About six weeks ago, CNN’s Anderson Cooper asked Trump whether President Obama was born in the United States. “I don’t know. I really don’t know,” Trump replied. “I don’t know why he wouldn’t release his records.”

Trump, who often speaks of himself in the third person, as if he were Queen Victoria, said other politicians had tried to get the records but were unsuccessful. “Hillary (Clinton) failed. John McCain failed. Trump was able to get (Obama) to give something,” Trump said of Trump. “I don’t know what the hell it was.”

Trump then brightened. “But it doesn’t matter, because I’m off that subject,” he said. “I’m about jobs. I’m about the military. I’m about doing the right thing for this country. I want to make our country great again.”

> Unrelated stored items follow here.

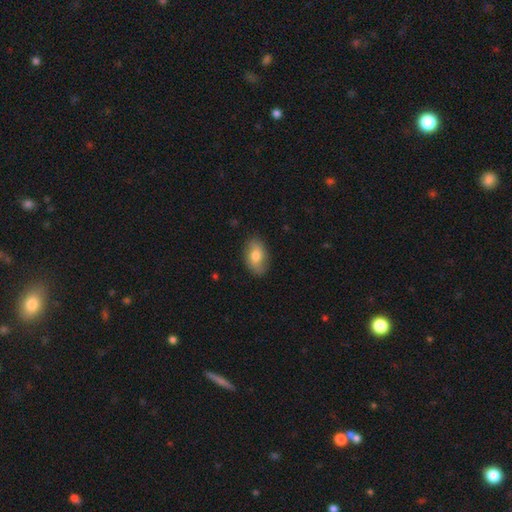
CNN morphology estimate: Overall: smooth (73%). How rounded: in between (89%). Merging: none (82%).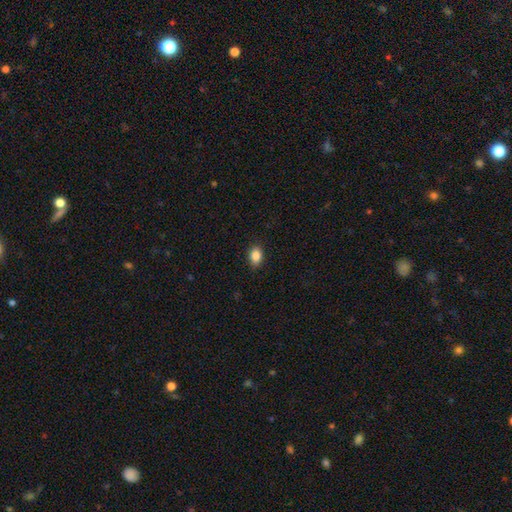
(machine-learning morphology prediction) A smooth galaxy with no disk features (87%) that is in between round and cigar-shaped (75%). Merging: none (88%).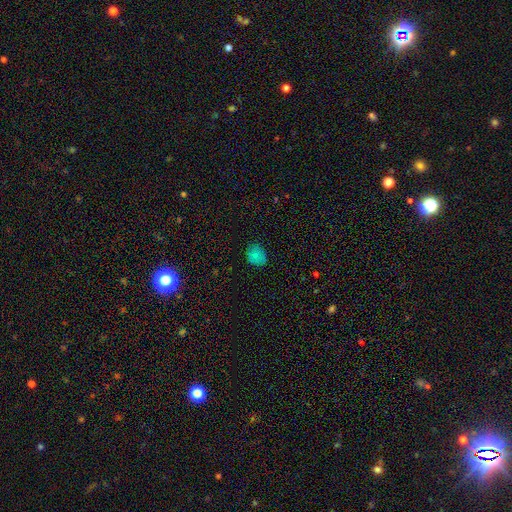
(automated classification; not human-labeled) A smooth galaxy with no disk features (75%) that is round (55%).

Vote fractions:
- Smooth or featured? smooth: 75% / featured or disk: 13% / star or artifact: 12%
- How rounded? round: 55% / in between: 44% / cigar-shaped: 1%
- Merging? none: 75% / minor disturbance: 21% / major disturbance: 4% / merger: 1%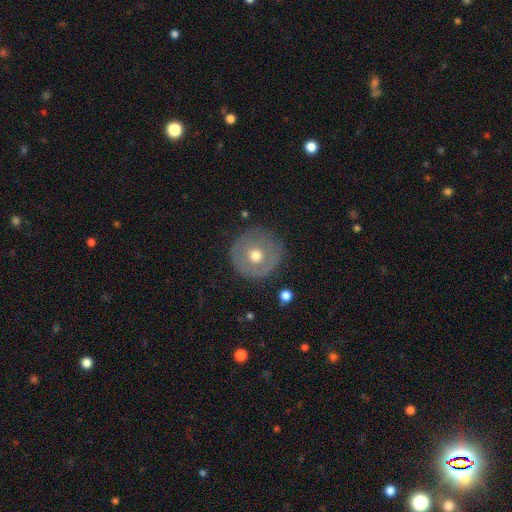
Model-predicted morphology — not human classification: Smooth or featured? smooth (51%)
How rounded? round (94%)
Merging? none (81%)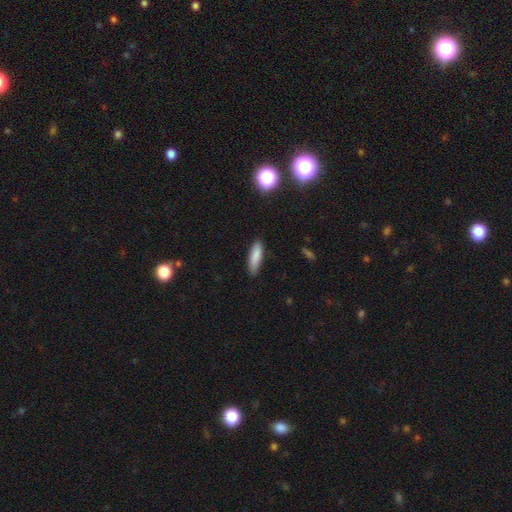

And there it was — an entire campaign reduced to just eight words. Plain. Simple. Strong. Trite.

But it reminded me of the best campaign slogan I had ever heard, on the first presidential campaign I ever covered, in January 1976. It was spoken by Sen. Henry “Scoop” Jackson, D-Wash.

“Others may seek to make America great again,” Jackson said. “I seek to make America good again. For in the last analysis, our claim to greatness will be found in our goodness.”

Weak, really weak, Trump would sneer. American goodness? The guy doesn’t have a clue.